Che l’attività di un museo funzioni bene oppure no, non è poi così difficile capirlo: basterebbe qualche volta visitarlo, consultarne il catalogo e andare a vedere le mostre che propone. Le cose iniziano a complicarsi non appena si cerchi di capire, del museo, quali siano realmente i costi, i ricavi, quale la spesa, insomma, qualora si voglia tracciare un bilancio.
In genere, di fronte a queste specifiche domande, i diretti interessati affinano il metodo “Supercazzola”, ovvero declamano rovine, annunciano grandi eventi, promettono migliorie ma ciò che risulta ed emerge, quando le cose vanno bene, sono poche scialuppe di onestà in un mare di emerite cazzate.
A dare il buon esempio, ci ha pensato ora la Pinacoteca di Brera che sposando un progetto dell’associazione Civicum, insieme alla Soprintendenza e alla collaborazione di Boston Consulting Group, si è messa a nudo in un documento di bilancio e rendiconto economico pubblicato sul web in pronta consultazione.

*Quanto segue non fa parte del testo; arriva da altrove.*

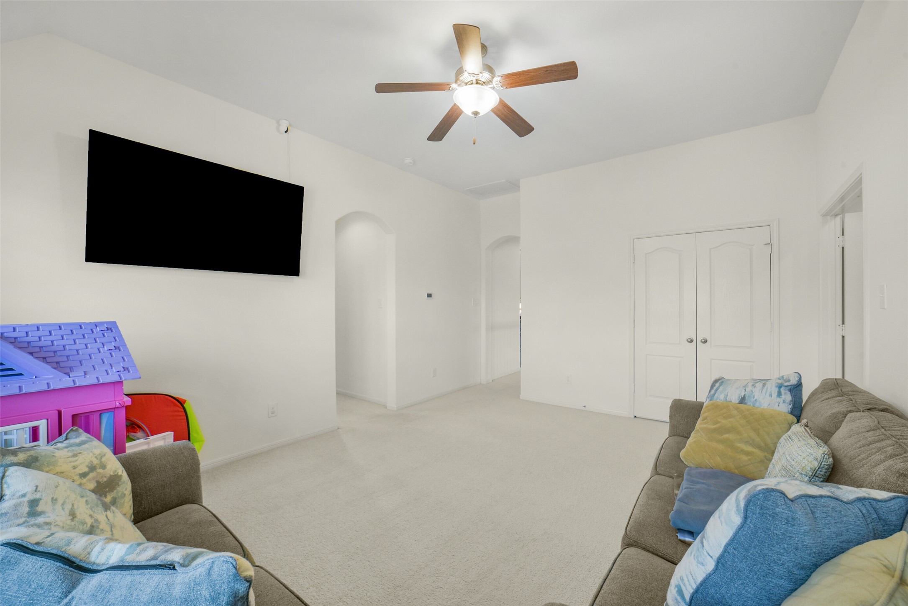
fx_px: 353
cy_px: 303
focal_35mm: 14
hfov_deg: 104.2
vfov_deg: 81.2
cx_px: 454
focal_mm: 14
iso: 500
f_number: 11
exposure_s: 1/30
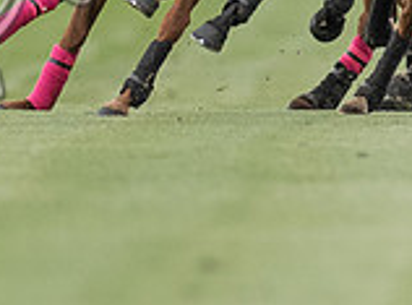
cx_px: 735
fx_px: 31646
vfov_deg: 0.6
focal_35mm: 2671
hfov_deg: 0.7
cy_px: -97
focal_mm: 300
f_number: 2.8
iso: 640
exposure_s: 1/4000
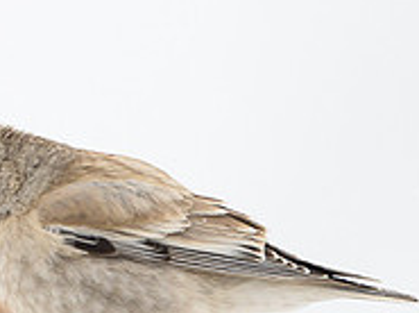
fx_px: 21443
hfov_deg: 1.1
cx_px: -72
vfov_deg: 0.8
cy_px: 21
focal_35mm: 1775
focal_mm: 500
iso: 250
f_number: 4
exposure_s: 1/3200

A questo punto possiamo dunque immaginare la direttrice Sandrina Bandera, come un mezzo busto del telegiornale dare ai cittadini, carte alla mano, prima della fine dell’anno, molte delle risposte su come funziona la sua, la nostra Brera, (intesa nel testo come l’insieme di Soprintendenza, Pinacoteca e Museo della Certosa di Pavia). I ricavi del 2013 sono stati 2.372.817 euro, ancora troppo inferiori rispetto al volume della spesa pari a 10.436.156 euro. Nello specifico, per le entrate, la parte del leone è rappresentata dalla vendita dei biglietti mentre per le uscite è il costo del personale a gravare sul bilancio.
Alcune voci suscitano perplessità, come il 49.380 euro annui che in media prende il “personale di vigilanza”: ora, riesce difficile pensare che il personale di sala guadagni cifre simili, e allora chi è, tra i 113 vigilanti, che alza così tanto la media? Oppure, come è possibile che si spendano 335.544 euro di acqua (pur considerando l’orto botanico)? E, più in generale, siamo sicuri che su un ricavo di poco più di 2 milioni, sia normale darne oltre 500.000 al “concessionario” Skira, che si incarica di cataloghi, bookshop, accoglienza, audioguide, organizzazione delle mostre e biglietteria? Perché il museo non può provvedere da sé (talvolta sperando in un po’ più di qualità) a questi impegni?
La strada per il miglioramento, insomma, è lì da venire ma bisogna riconoscere che a fronte di questa iniziativa i buoni propositi ci sono tutti. Bene così, quindi. Tuttavia, adesso che si è data a tutti la possibilità di leggere da dove provengono i soldi, ci si vuol augurare che le mostre realizzate con questi proventi vengano pensate diversamente da quelle piuttosto esigue che hanno aperto (Giovanni Bellini) e chiuso (Bramante) questo 2014.